▶ [Data supplied]
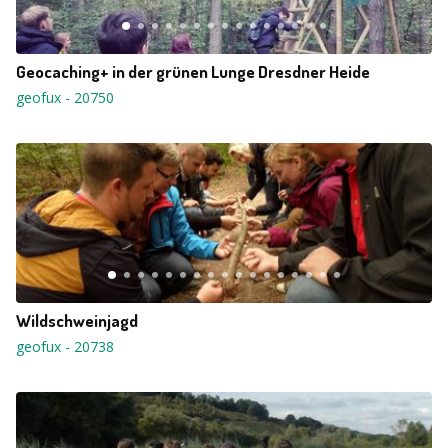
Geocaching+ in der grünen Lunge Dresdner Heide
geofux
-
20750
Wildschweinjagd
geofux
-
20738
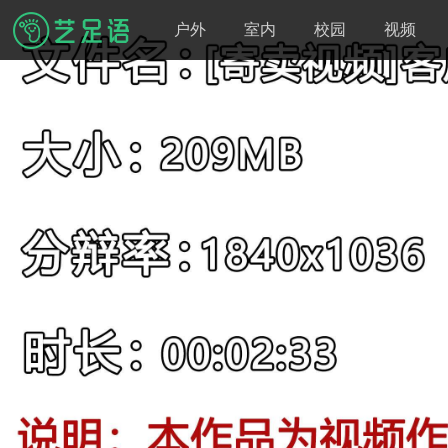
户外
室内
校园
视频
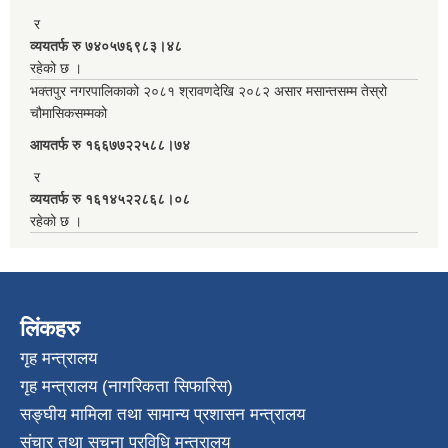
र
व्ययतर्फ रु ७४०५७६९८३।४८
रहेको छ ।
भक्तपुर नगरपालिकाको २०८१ श्रावणदेखि २०८२ असार मसान्तसम्म तेस्रो
चौमासिकसम्मको
आयतर्फ रु‌ १६६७७२२५८८।७४
र
व्ययतर्फ रु १६१४५२२८६८।०८
रहेको छ ।
लिंकहरु
गृह मन्त्रालय
गृह मन्त्रालय (नागरिकता सिफारिस)
सङ्घीय मामिला तथा सामान्य प्रशासन मन्त्रालय
संचार तथा सुचना प्रविधि मन्त्रालय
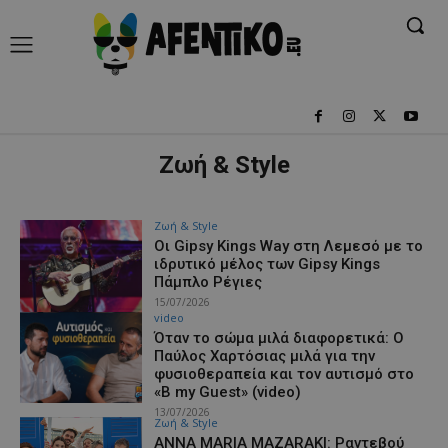
Ζωή & Style
Ζωή & Style
Οι Gipsy Kings Way στη Λεμεσό με το
ιδρυτικό μέλος των Gipsy Kings
Πάμπλο Ρέγιες
15/07/2026
video
Όταν το σώμα μιλά διαφορετικά: Ο
Παύλος Χαρτόσιας μιλά για την
φυσιοθεραπεία και τον αυτισμό στο
«B my Guest» (video)
13/07/2026
Ζωή & Style
ANNA MARIA MAZARAKI: Ραντεβού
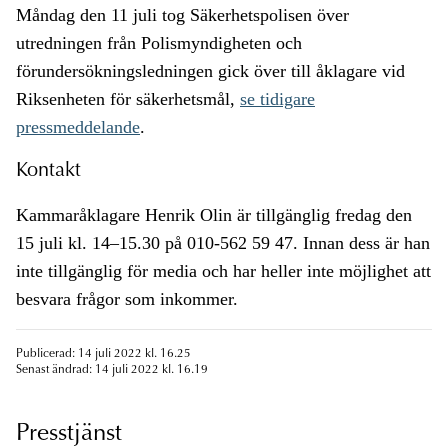
Måndag den 11 juli tog Säkerhetspolisen över
utredningen från Polismyndigheten och
förundersökningsledningen gick över till åklagare vid
Riksenheten för säkerhetsmål,
se tidigare
pressmeddelande
.
Kontakt
Kammaråklagare Henrik Olin är tillgänglig fredag den
15 juli kl. 14–15.30 på 010-562 59 47. Innan dess är han
inte tillgänglig för media och har heller inte möjlighet att
besvara frågor som inkommer.
Publicerad: 14 juli 2022 kl. 16.25
Senast ändrad: 14 juli 2022 kl. 16.19
Presstjänst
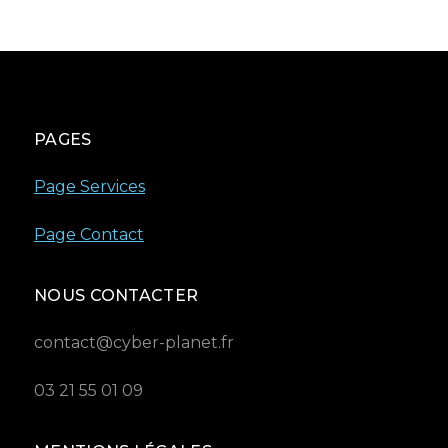
PAGES
Page Services
Page Contact
NOUS CONTACTER
contact@cyber-planet.fr
03 21 55 01 09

▶ [Work request]
When you reach the line containing "Kammaråklagare Henrik Olin" in the records above, write out that line and every line after it through the end, exactly, but omit the pictures.

▶ [Your solution]
Kammaråklagare Henrik Olin är tillgänglig fredag den
15 juli kl. 14–15.30 på 010-562 59 47. Innan dess är han
inte tillgänglig för media och har heller inte möjlighet att
besvara frågor som inkommer.
Publicerad: 14 juli 2022 kl. 16.25
Senast ändrad: 14 juli 2022 kl. 16.19
Presstjänst
PAGES
Page Services
Page Contact
NOUS CONTACTER
contact@cyber-planet.fr
03 21 55 01 09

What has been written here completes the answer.